» **Problem to work on**: Please pull out every line in the items below that contains the string "CASSANO", matching case exactly.

» **Supplied material**:
***
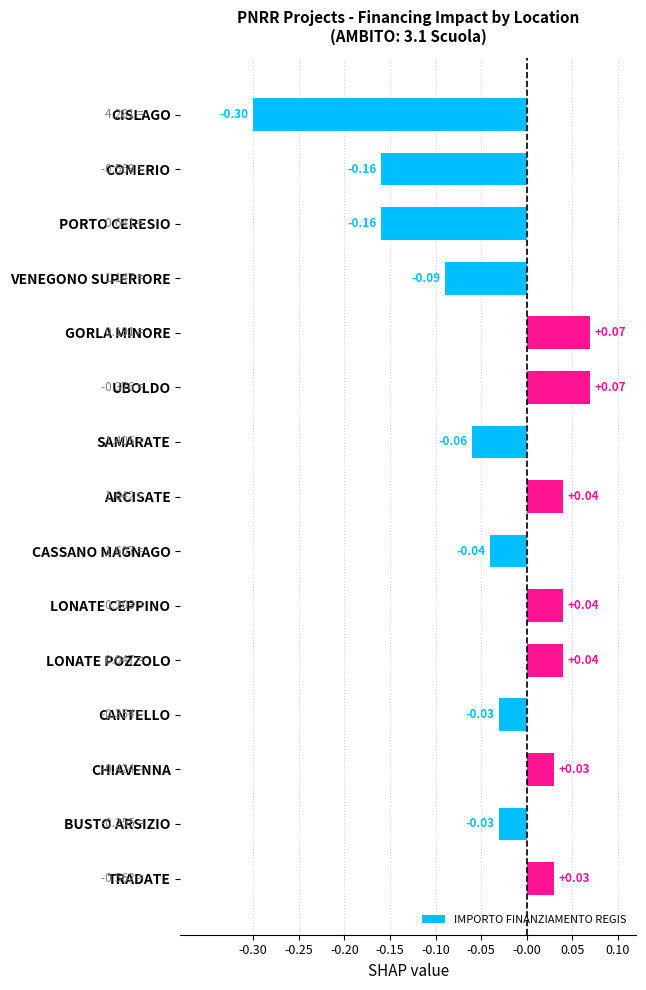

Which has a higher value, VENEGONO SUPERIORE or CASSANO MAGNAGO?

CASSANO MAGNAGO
***
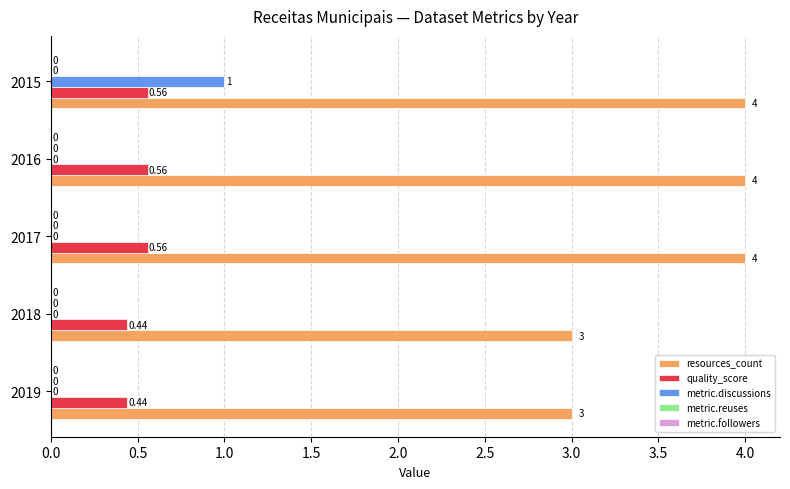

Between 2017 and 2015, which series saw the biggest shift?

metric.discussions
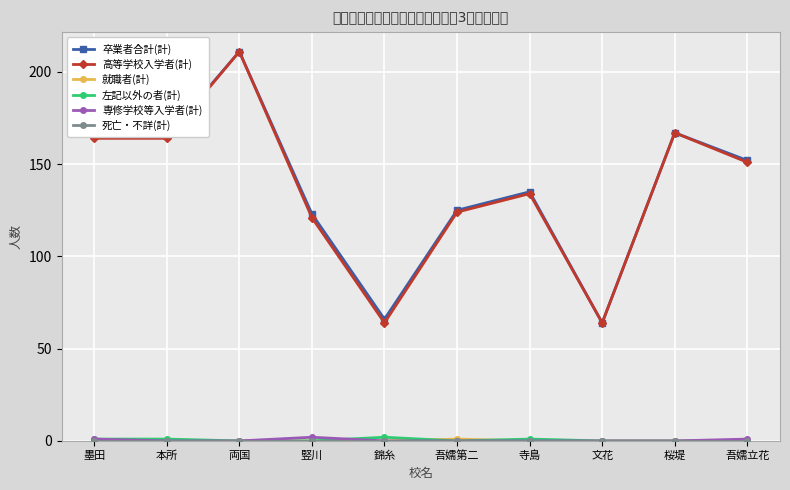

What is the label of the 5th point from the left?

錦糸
***
» **Exercise answer**:
Which has a higher value, VENEGONO SUPERIORE or CASSANO MAGNAGO?
CASSANO MAGNAGO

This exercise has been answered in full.